Freilich, der ganze Markt war Bränden zum Opfer gefallen und die Kirche aus Verteidigungsgründen abgebrochen worden. (1397 baute dafür die Stadt den Donaustaufern ein neues Gotteshaus.)

Die Zerstörung der Burg

Das letzte große Kapitel der Geschichte der Burg Donaustauf beginnt am Ende des Jahres 1633 mit einem Überfall der bayerischen Burgbesatzung — etwa 80 Mann unter dem Kommando des Obristen Lorenz Nüsse — auf einen Geleitzug, mit dem die Schweden 60 Wagenladungen Salzscheiben von Straubing nach Regensburg transportierten.

Der Überfall der Bayern auf das schwedische Kommando gelang, die Fracht wurde gekapert und auf die Burg gebracht. In Regensburg hielt Bernhard von Weimar Kriegsrat,und man beschloß, die Freveltat unverzüglich zu rächen. Der schwedische Generalmajor Lars Kagge leitete die Belagerung ein. Aber schon heim ersten Sturm auf die Festung (am 17. Januar 1634) erlitten die Schweden große Verluste, und Kagge mußte verwundet vom Platz getragen werden.

Erst als die bayerische Besatzung, der die Munition auszugehen drohte, einen Ausfall versuchte, gelang es dem Feind, durch das mittlere Tor in die Burg einzudringen und eine größere Menge Vieh und Lebensmittel zu erbeuten. Als sie dann dort begannen, die Hauptburg zu unterminieren und auf bayerischer Seite nur noch „20 kranke und gesunde Musquetirer" zur Verfügung standen und die sehnlichst erwartete Hilfe ausblieb, die Schweden dagegen Verstärkung erhielten, handelte sich die Besatzung am 21. Januar einen ehrenvollen Abzug nach Ingolstadt aus und überließ die Burg den Feinden, die bei der Belagerung an die 300 Mann verloren hatten.

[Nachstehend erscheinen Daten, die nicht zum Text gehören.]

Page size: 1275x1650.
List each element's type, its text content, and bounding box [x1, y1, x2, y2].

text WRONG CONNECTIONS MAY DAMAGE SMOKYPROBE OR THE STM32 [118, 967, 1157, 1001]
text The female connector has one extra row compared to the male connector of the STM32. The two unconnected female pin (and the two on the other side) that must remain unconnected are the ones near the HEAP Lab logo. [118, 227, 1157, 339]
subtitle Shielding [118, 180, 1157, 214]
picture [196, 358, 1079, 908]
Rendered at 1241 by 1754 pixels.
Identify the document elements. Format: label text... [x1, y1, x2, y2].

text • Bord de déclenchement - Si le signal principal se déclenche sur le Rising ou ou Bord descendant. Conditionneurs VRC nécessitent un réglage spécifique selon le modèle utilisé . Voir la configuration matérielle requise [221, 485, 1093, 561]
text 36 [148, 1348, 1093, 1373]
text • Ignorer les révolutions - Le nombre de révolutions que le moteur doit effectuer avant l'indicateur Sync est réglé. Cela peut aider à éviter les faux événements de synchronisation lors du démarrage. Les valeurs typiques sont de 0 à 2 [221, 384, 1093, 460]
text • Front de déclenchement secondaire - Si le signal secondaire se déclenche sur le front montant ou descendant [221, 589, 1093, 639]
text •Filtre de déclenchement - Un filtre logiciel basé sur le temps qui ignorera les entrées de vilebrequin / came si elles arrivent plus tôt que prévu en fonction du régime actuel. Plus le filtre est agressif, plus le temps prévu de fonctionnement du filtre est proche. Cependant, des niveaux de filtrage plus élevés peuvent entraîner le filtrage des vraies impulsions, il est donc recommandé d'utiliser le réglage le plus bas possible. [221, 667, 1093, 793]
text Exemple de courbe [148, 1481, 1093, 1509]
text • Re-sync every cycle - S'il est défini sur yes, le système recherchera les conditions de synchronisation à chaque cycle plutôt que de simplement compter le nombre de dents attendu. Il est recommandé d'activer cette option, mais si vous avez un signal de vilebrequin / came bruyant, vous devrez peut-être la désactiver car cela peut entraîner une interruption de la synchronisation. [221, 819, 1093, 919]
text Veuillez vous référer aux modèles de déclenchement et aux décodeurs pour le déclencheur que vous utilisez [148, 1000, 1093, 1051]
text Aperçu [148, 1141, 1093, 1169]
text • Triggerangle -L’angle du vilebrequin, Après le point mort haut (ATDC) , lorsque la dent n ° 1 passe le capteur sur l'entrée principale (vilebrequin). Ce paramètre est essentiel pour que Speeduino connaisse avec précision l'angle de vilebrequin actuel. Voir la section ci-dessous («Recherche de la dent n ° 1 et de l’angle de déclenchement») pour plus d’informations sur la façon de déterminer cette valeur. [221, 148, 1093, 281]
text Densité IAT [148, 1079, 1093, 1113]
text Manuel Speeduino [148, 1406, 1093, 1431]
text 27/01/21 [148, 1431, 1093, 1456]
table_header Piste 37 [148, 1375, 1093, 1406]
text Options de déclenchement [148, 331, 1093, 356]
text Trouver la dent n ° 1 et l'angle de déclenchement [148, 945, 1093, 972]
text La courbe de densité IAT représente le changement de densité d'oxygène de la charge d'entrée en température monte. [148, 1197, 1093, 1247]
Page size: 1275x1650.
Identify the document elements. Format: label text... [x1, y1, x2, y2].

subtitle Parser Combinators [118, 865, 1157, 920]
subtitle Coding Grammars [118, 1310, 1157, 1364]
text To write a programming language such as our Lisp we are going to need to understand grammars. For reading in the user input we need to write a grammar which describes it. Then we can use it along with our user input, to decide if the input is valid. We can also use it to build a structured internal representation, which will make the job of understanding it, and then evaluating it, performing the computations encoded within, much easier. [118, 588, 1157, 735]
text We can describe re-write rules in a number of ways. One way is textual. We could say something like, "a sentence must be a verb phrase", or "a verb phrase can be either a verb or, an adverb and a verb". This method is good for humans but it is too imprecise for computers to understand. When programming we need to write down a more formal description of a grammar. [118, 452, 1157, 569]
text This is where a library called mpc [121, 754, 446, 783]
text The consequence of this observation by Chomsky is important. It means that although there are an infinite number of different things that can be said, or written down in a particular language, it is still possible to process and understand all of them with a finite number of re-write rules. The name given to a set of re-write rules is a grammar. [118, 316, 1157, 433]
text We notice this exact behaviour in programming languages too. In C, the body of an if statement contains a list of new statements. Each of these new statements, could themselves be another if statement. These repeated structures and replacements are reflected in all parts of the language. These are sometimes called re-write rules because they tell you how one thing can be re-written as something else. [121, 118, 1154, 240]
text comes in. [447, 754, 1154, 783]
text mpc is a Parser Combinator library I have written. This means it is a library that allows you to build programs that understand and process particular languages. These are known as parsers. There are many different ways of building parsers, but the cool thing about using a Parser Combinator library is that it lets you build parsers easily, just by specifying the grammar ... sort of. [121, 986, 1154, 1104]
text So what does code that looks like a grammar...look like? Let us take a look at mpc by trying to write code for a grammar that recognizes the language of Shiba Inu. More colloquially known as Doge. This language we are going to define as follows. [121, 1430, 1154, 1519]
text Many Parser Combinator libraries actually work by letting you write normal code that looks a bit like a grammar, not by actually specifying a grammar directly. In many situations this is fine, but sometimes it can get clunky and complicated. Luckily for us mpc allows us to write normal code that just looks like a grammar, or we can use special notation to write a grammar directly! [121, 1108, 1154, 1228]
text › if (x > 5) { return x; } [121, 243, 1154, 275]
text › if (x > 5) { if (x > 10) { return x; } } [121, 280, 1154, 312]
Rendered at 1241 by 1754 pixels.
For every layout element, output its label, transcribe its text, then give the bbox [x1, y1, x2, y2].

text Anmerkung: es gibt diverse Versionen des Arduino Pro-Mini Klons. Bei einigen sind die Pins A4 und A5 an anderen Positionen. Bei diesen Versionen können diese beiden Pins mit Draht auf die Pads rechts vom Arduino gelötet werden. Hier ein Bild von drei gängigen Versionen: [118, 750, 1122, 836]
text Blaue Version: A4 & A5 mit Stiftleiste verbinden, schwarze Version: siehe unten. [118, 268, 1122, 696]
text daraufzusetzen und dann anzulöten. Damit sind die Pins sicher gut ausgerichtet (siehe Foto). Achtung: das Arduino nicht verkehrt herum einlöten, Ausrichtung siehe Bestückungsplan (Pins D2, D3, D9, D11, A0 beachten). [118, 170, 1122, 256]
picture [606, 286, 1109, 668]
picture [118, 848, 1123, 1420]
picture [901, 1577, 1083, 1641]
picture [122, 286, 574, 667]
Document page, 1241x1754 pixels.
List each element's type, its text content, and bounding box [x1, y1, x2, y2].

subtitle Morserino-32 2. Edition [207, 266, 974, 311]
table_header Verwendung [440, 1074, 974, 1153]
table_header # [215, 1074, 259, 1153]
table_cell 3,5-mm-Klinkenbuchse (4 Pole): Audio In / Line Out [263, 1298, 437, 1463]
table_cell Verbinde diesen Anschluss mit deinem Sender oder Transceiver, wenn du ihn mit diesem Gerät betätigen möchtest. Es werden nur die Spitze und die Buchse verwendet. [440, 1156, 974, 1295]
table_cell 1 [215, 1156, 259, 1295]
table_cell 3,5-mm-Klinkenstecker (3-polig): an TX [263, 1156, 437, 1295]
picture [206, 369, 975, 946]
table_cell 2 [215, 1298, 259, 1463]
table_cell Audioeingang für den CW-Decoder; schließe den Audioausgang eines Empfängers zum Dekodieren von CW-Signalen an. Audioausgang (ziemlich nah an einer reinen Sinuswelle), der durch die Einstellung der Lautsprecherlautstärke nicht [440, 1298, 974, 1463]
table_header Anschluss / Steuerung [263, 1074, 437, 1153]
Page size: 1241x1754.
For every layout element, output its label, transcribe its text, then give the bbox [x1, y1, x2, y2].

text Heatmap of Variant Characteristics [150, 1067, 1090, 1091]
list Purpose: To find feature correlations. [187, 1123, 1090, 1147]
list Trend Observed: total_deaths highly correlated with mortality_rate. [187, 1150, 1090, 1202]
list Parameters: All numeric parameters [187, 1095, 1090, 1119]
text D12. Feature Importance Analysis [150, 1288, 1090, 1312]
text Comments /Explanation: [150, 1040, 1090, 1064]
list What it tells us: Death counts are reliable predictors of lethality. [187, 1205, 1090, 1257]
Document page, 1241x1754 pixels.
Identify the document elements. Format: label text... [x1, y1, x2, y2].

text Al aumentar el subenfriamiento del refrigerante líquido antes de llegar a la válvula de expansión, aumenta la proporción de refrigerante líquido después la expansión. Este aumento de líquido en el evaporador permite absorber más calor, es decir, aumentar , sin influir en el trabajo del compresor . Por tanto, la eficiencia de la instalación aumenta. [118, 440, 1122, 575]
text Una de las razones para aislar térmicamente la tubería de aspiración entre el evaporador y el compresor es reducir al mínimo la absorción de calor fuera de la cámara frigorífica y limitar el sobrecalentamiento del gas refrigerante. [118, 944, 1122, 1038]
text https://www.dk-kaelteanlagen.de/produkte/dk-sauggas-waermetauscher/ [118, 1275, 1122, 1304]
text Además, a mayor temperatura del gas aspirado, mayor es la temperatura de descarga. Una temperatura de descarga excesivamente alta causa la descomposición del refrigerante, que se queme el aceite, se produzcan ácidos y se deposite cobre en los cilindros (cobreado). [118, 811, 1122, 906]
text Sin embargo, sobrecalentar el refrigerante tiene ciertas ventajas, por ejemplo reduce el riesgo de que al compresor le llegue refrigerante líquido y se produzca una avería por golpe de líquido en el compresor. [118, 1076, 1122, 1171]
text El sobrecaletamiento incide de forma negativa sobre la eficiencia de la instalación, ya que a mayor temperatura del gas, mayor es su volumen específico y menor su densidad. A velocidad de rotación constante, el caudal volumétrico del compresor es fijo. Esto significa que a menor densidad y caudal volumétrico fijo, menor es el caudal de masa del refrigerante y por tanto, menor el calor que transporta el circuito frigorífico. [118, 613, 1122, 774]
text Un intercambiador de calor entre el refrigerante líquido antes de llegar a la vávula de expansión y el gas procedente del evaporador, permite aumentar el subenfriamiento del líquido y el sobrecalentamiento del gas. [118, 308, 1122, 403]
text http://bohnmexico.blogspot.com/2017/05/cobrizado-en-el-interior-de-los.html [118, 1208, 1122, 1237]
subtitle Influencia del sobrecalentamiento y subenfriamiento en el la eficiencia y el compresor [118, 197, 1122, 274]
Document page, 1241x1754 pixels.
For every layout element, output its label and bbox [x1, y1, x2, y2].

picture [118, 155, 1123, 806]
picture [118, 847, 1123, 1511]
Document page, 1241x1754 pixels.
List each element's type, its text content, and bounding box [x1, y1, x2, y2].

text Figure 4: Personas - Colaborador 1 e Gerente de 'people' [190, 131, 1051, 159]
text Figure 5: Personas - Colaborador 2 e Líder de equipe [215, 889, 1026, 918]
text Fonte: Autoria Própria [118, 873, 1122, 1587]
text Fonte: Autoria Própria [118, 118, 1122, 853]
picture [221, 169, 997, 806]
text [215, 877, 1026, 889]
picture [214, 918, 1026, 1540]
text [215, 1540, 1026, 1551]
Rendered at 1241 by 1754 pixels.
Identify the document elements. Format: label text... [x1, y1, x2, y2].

Dem Donaustaufer Pfarrvikar Wolfgang Holdermüller war es noch gelungen, dem schwedischen Obristen Lars Kagge im Tausch gegen sein „ansehnliches exerzirtes Reitpferd" die geraubten Donaustaufer Kirchenschätze (vasa spiritualia) abzuhandeln. (Was allerdings mit den Frauenzeller Kirchenschätzen geschah, die 1633 auf die Burg „in Sicherheit" gebracht worden waren, ist nicht bekannt.)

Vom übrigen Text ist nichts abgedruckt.